Neu-rechte Kontinuitäten in Thüringen: Regierungssprecher auf Abwegen

Thüringens Regierungssprecher Hahn war länger in der sogenannten neuen Rechten aktiv, als er behauptet. Er distanziert sich nicht eindeutig von der Szene.

Zweifelnder Blick, zweifelhafte Zukunft. Bild: dpa

HAMBURG taz | Die Debatten um Karl-Eckhard Hahn hören nicht auf. Bereits im August hatte sich der thüringische Regierungssprecher (CDU) im Kabinett zu seinen neu-rechten Verstrickungen erklären müssen. Er beteuerte, sich nach der Gründung der neu-rechten Zeitschrift Etappe 1989 zurückgezogen zu haben, weil das Blatt gegen sein „Verständnis von Menschenwürde“ verstoße. Er erwähnte aber nicht, über den „Verein zur Förderung von Wissen und Publizistik“ weiter in dem Milieu verankert gewesen zu sein.

„In Zeiten des NSU muss jeder politische Funktionsträger – gerade in Thüringen – über jeden Zweifel an seiner Haltung gegenüber rechtsextremen Organisationen und Ideologien erhaben sein“, sagt Thüringens Wirtschaftsminister Matthias Machnig der taz. Bereits als die Aktivitäten des Regierungssprechers bei der Deutschen Gildenschaft (DG) und den Zeitschriften Phönix und Etappe im August bekannt wurden, forderte der SPD-Minister eine klare Distanzierung.

Der Verein zur Förderung von Wissen und Publizistik bestand knapp drei Jahre, Hahn gehört zu den Gründern. Laut Eintrag im Vereinsregister Goslar wurde der Verein am 28. Februar 1988 mit dem Ziel gegründet, „Veranstaltungen und Publizistik“ zu fördern.

Karl-Eckhart Hahn gehörte zu den Gründern der DG

Von den sieben Gründern waren sechs eng mit der rechtslastigen Etappe verbunden, darunter der stellvertretende Vereinsvorsitzende Heinrich Theodor Homann und der zweite Stellvertreter Herbert Mengele. Homann war seinerzeit Herausgeber der Etappe, Mengele war dort Autor.
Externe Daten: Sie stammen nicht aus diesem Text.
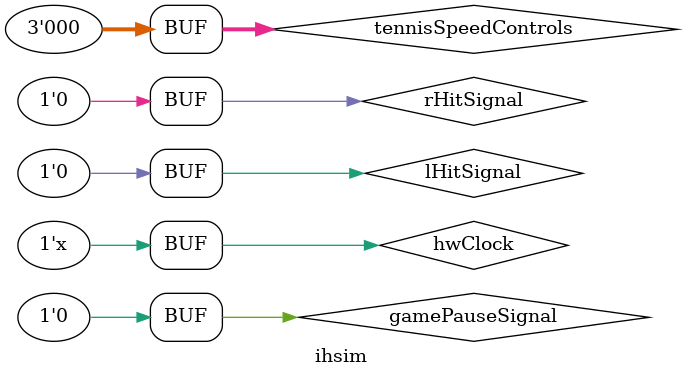
<source format=v>
`timescale 1ns / 1ps


module ihsim();
    reg hwClock=0;
    reg gamePauseSignal=0;
    reg [2:0] tennisSpeedControls={0,0,0};
    reg lHitSignal=0;
    reg rHitSignal=0;
    wire [7:0] tennisLeds;
    wire lServeLed;
    wire rServeLed;
    wire [7:0] digitSelectors;
    wire [7:0] digitSegmentsL;
    wire [7:0] digitSegmentsR;
    
    InteractionHandlerForSim ih(hwClock,gamePauseSignal,tennisSpeedControls,lHitSignal,rHitSignal,
    tennisLeds,lServeLed,rServeLed,digitSelectors,digitSegmentsL,digitSegmentsR);
    
    always begin
        #1;
        hwClock=~hwClock;
    end
    
    always begin
            
        #100;
        lHitSignal=1;
        #30;
        lHitSignal=0;
    end
endmodule

</source>
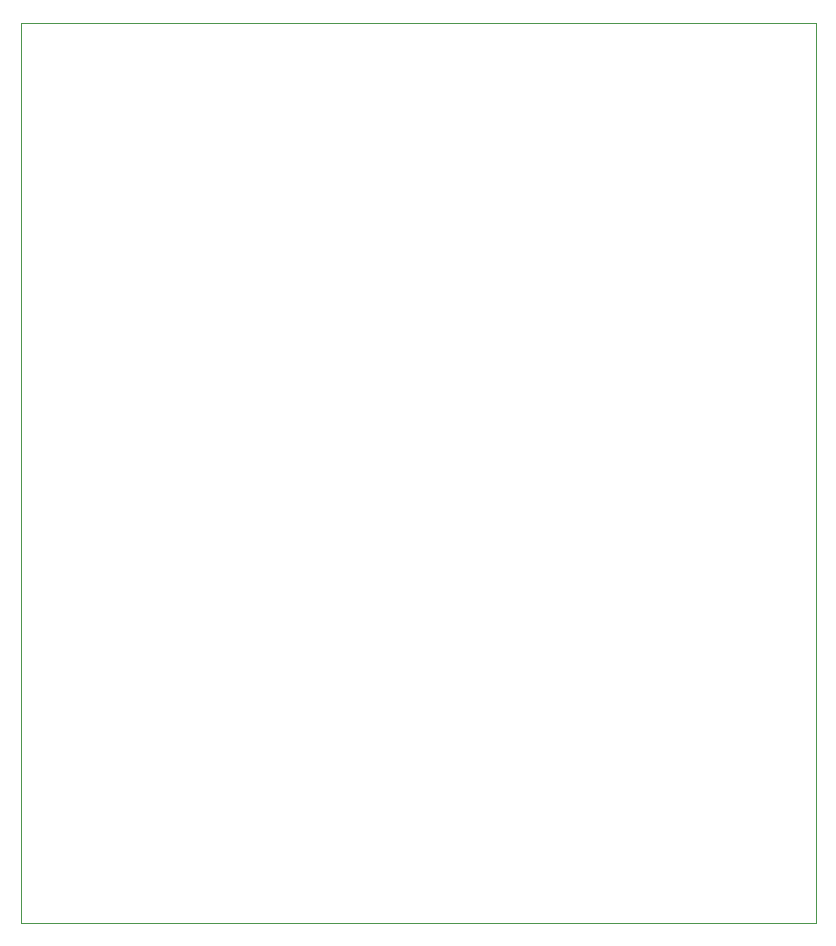
<source format=gbr>
G04 #@! TF.FileFunction,Profile,NP*
%FSLAX46Y46*%
G04 Gerber Fmt 4.6, Leading zero omitted, Abs format (unit mm)*
G04 Created by KiCad (PCBNEW 4.0.4-stable) date 04/16/17 22:08:56*
%MOMM*%
%LPD*%
G01*
G04 APERTURE LIST*
%ADD10C,0.100000*%
G04 APERTURE END LIST*
D10*
X184150000Y-40640000D02*
X184150000Y-63500000D01*
X116840000Y-40640000D02*
X116840000Y-63500000D01*
X116840000Y-116840000D02*
X116840000Y-63500000D01*
X184150000Y-116840000D02*
X116840000Y-116840000D01*
X184150000Y-63500000D02*
X184150000Y-116840000D01*
X116840000Y-40640000D02*
X184150000Y-40640000D01*
M02*

</source>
Bis zur Selbstauflösung am 16. Juni 1991 in Göttingen war auch Hahn dabei. Er hatte aber erklärt, schon drei Jahre vorher diese Kontakte abgebrochen zu haben. Fünfzig Minuten dauerte die Versammlung zur Auflösung, Hahn hat das damals protokolliert.

Es scheint Hahn nicht leicht zu fallen, sich von diesem Milieu zu lösen. Im Jahr 1993 ermöglichte er dem DG- und Etappe-Mitstreiter Karlheinz Weißmann auf einer Veranstaltung der Europaministerin und heutigen thüringischen Ministerpräsidentin Christine Lieberknecht (CDU), einen Vortrag über die Nation als „Herkunftsgemeinschaft“ zu halten.

Delegimitierung des demokratischen Verfassungsstaats

Schon damals galt Weißmann als einer der Vordenker der sogenannten Neuen Rechten, später gründete er das Institut für Staatspolitik mit. Die „Neue Rechte“ versucht, den demokratischen Verfassungsstaat zu delegitimieren, indem sie demokratische Begriffe diffamiert und umwertet, sagt Armin Pfahl-Traughber, Professor an der Brühler Fachhochschule des Bundes.

„Ich habe mich geistig weiterentwickelt“, sagte hingegen Hahn unlängst der taz. Allerdings wolle er die DG nicht verlassen, sondern seine Mitgliedschaft vorerst ruhen lassen. Der DG gehört Hahn seit 1982 an. In deren Satzung steht, dass „die Zugehörigkeit zum deutschen Volk“ der „Ausgangspunkt des politischen Denkens“ sein müsse.

Das Kabinett in Thüringen beschloss bei seiner Sitzung im August, die DG durch die Innenministerkonferenz (IMK) prüfen zu lassen. „Es ist schon ein einmaliger Vorgang, dass ein Regierungssprecher von der Innenministerkonferenz auf seine Nähe zu rechten Organisationen überprüft werden muss“, kommentiert Machnig. Die Innenministerkonferenz tagt im Dezember.